Connor Sheehan

Personal information
- Date of birth: 7 June 1987 (age 38)
- Place of birth: Nassau, Bahamas
- Height: 5 ft 9 in (1.75 m)
- Position: Forward

Youth career
- 1999–2005: St Andrew's
- 2005: Crewe Alexandra
- 2006: Dallas Texans

College career
- Years: Team / Apps / (Gls)
- 2006–2007: North Florida Ospreys / 12 / (0)

Senior career*
- Years: Team / Apps / (Gls)
- 2009: Caledonia
- 2009–2012: Paint Fair Silver Bullets
- 2012–: Bombastic FC / 5 / (2)

International career
- 2008–: Bahamas / 6 / (0)

= Connor Sheehan =

Bahamian footballer

Connor Sheehan (born 7 June 1987) is a Bahamian international soccer player, who most recently played in the Vancouver Metro Soccer League for Bombastic FC.

==Playing career==

===Club===
Sheehan started his career with the School soccer team of the Nassau-based St. Andrew's School. He joined than in the summer of 2005 to UK based Crewe Alexandra F.C. After a half year left England and moved in the spring of 2006 to the United States. Now in the USA signed for Dallas Texans Soccer Club, which he won with the club, the 2006 competition of the Dallas Cup. After a half year with Dallas Texas, left his club for his studies and signed for the University of North Florida. He played here the 2006/2007 NCAA season with the UNF Ospreys men soccer team.
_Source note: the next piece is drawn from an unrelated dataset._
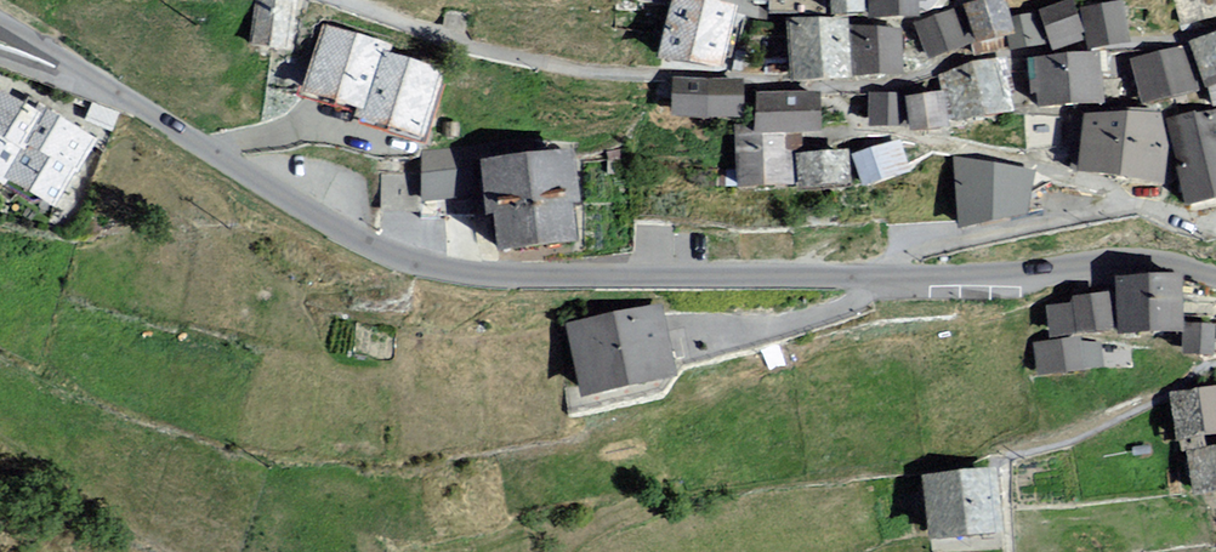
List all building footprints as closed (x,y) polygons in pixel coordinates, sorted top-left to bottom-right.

Sheehan graduated 2009 and returned to the Bahamas to win the cup with Caledonia FC and played for the Paint Fair Silver Bullets, before joined in September 2012 in the Vancouver Metro Soccer League to Bombastic FC.

=== International ===
He made his international debut for Bahamas in a March 2008 FIFA World Cup qualification match against the British Virgin Islands and has, as of March 2016, earned a total of 6 caps, scoring no goals. All of his 4 matches were in World Cup qualification.